Daily Call Sheet: Armond White Sets Record Straight, Michelle Williams ‘Sexy and Toned,’ and When I Liked Janeane Garofalo
by John NolteARMOND WHITE SETS THE RECORD STRAIGHT
Why “Rise of the Planet of the Apes” was Better Than “The Girl With the Dragon Tattoo”
Armond White: It’s a way of looking at the entire year of film and giving people an overview of what the films were attempting and what other films achieved. I looked at The Girl with the Dragon Tattoo– the David Fincher version as a remake, so I contrasted it with Rise of the Planet of the Apes which was also a remake but a far superior remake. Certainly a less pretentious piece of film making, also, not a hateful illustration of human ugliness. It’s a movie that’s kind of a wild vision of contemporary frustration which I think is more helpful than the brutality that was on display with The Girl With the Dragon Tattoo. So on two levels– as a remake there was something better than The Girl With the Dragon Tattoo and also as a movie dealing with contemporary concerns there was a better film than that one. Which happened to be Rise of the Planet of the Apes.

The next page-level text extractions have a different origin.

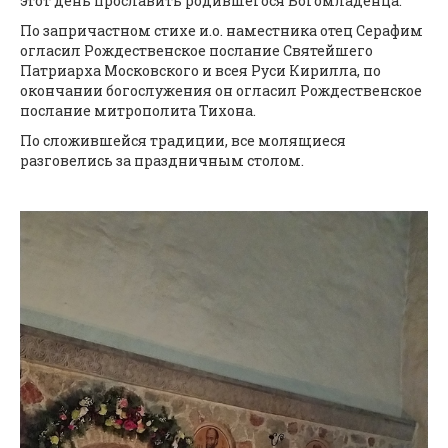
этот день прославить родившегося Богомладенца.
По запричастном стихе и.о. наместника отец Серафим
огласил Рождественское послание Святейшего
Патриарха Московского и всея Руси Кирилла, по
окончании богослужения он огласил Рождественское
послание митрополита Тихона.
По сложившейся традиции, все молящиеся
разговелись за праздничным столом.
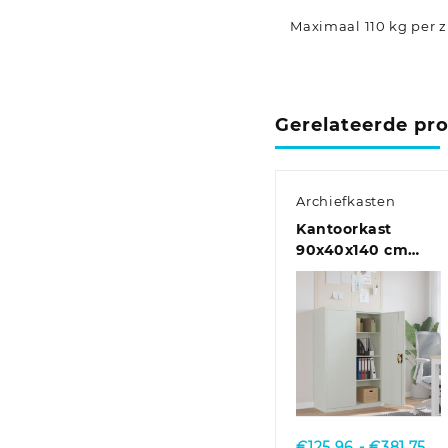
Maximaal 110 kg per zi
Gerelateerde pr
Archiefkasten
Kantoorkast
90x40x140 cm
staal grijs
Quick View
Pri
€
125,96
-
€
381,75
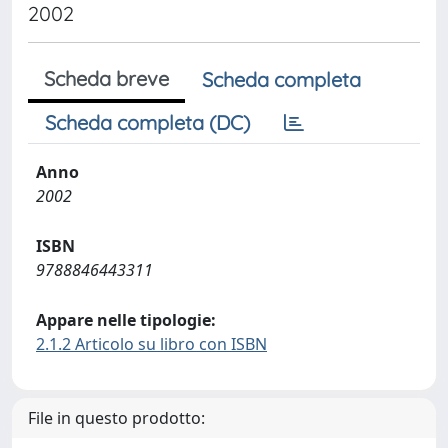
2002
Scheda breve
Scheda completa
Scheda completa (DC)
Anno
2002
ISBN
9788846443311
Appare nelle tipologie:
2.1.2 Articolo su libro con ISBN
File in questo prodotto:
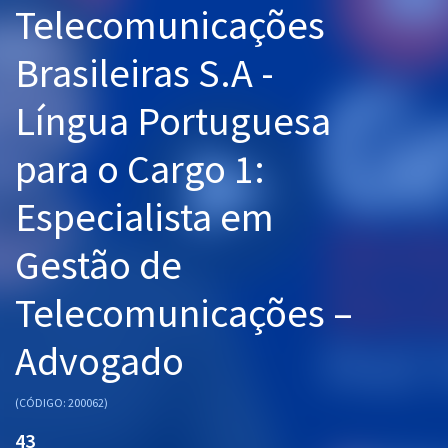
Telecomunicações
Pós
Brasileiras S.A -
Graduação
Língua Portuguesa
OAB
para o Cargo 1:
Mentorias
Especialista em
Questões grátis
Conteúdo gratuito
Gestão de
Blog
Telecomunicações –
Aprovados
Advogado
Atendimento
(CÓDIGO: 200062)
43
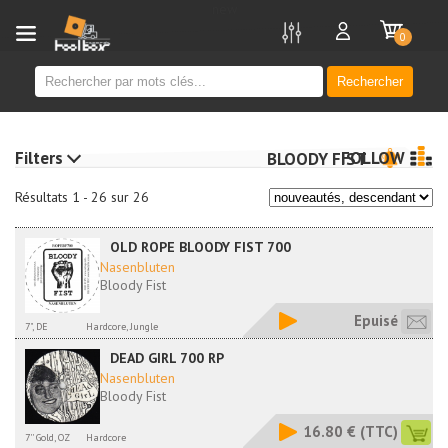
new
0
Rechercher
Filters
FOLLOW
BLOODY FIST
Résultats 1 - 26 sur 26
OLD ROPE BLOODY FIST 700
Nasenbluten
Bloody Fist
Epuisé
7", DE
Hardcore, Jungle
DEAD GIRL 700 RP
Nasenbluten
Bloody Fist
16.80 €
(TTC)
7'' Gold, OZ
Hardcore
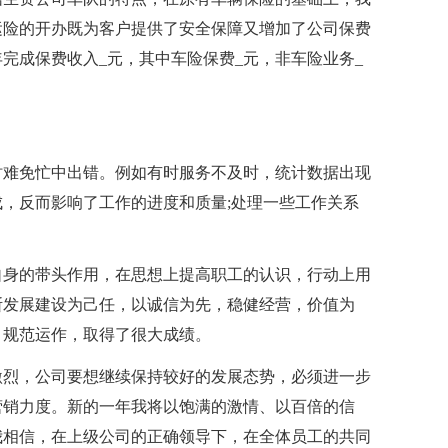
运险的开办既为客户提供了安全保障又增加了公司保费
完成保费收入_元，其中车险保费_元，非车险业务_
时难免忙中出错。例如有时服务不及时，统计数据出现
，反而影响了工作的进度和质量;处理一些工作关系
自身的带头作用，在思想上提高职工的认识，行动上用
断发展建设为己任，以诚信为先，稳健经营，价值为
，规范运作，取得了很大成绩。
激烈，公司要想继续保持较好的发展态势，必须进一步
营销力度。新的一年我将以饱满的激情、以百倍的信
我相信，在上级公司的正确领导下，在全体员工的共同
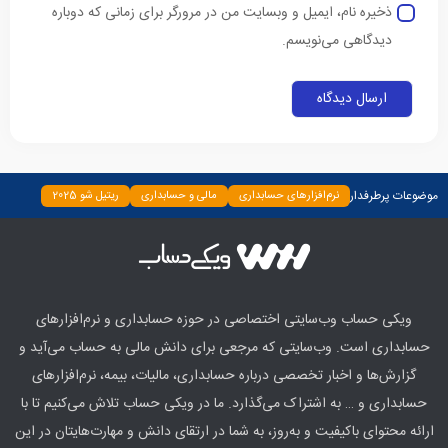
ذخیره نام، ایمیل و وبسایت من در مرورگر برای زمانی که دوباره
دیدگاهی می‌نویسم.
موضوعات پرطرفدار
نرم‌افزارهای حسابداری
مالی و حسابداری
ریتیل شو 2025
دسته‌بندی نشده
چپ چین
بیمه و بانک
اخبار
ابزارها
ویکی حساب وب‌سایتی اختصاصی در حوزه حسابداری و نرم‌افزارهای
حسابداری است. وب‌سایتی که مرجعی برای دانش مالی به حساب می‌آید و
گزارش‌ها و اخبار تخصصی درباره حسابداری، مالیات، بیمه، نرم‌افزارهای
حسابداری و … به اشتراک می‌گذارد. ما در ویکی حساب تلاش می‌کنیم تا با
ارائه محتوای باکیفیت و به‌روز، به شما در ارتقای دانش و مهارت‌هایتان در این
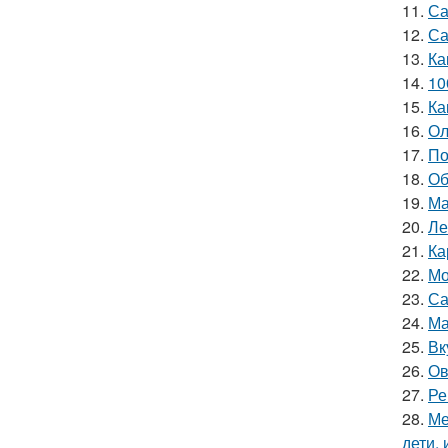
11.
Са
12.
Са
13.
Ка
14.
10
15.
Ка
16.
Ол
17.
По
18.
Об
19.
Ма
20.
Ле
21.
Ка
22.
Мо
23.
Са
24.
Ма
25.
Вк
26.
Ов
27.
Ре
28.
Ме
дети,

Armond Explains Why “Jack and Jill” is Better Than “The Descendants”
Armond White: I will defend Jack and Jill. I get a kick out of the things Adam Sandler does. And one of the things that he does, and he does it explicitly in Jack and Jill, is that he deals with ethnicity. And he deals with family pride and family shame. These are the same subjects as The Descendants except it kind of glosses it over and uses superficial tv drama and morbidity to disguise the fact that its story is actually about ethnicity. It’s actually about how white folks came to Hawaii and took over and owned the land. And so it’s cast primarily with European descendants. And I’m watching the movie and thinking where are the indigenous Hawaiians? And this might be so in many cases but the film doesn’t deal with it. It’s just a superficial soap opera about the travails of the middle class and I was not interested in that. See Jack and Jill. It was all about ethnicity and what it is about ethnicity that we all have in common. And it can be tragic but Adam Sandler finds the humor in it. And it’s wonderful.